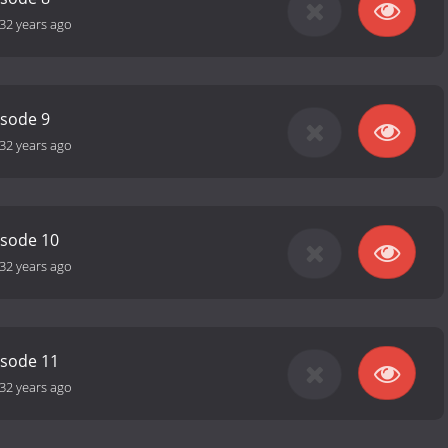
32 years ago
isode 9
32 years ago
isode 10
32 years ago
isode 11
32 years ago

===============

Reproduce every record word for word. The copy must contain no pictures.

32 years ago
isode 9
32 years ago
isode 10
32 years ago
isode 11
32 years ago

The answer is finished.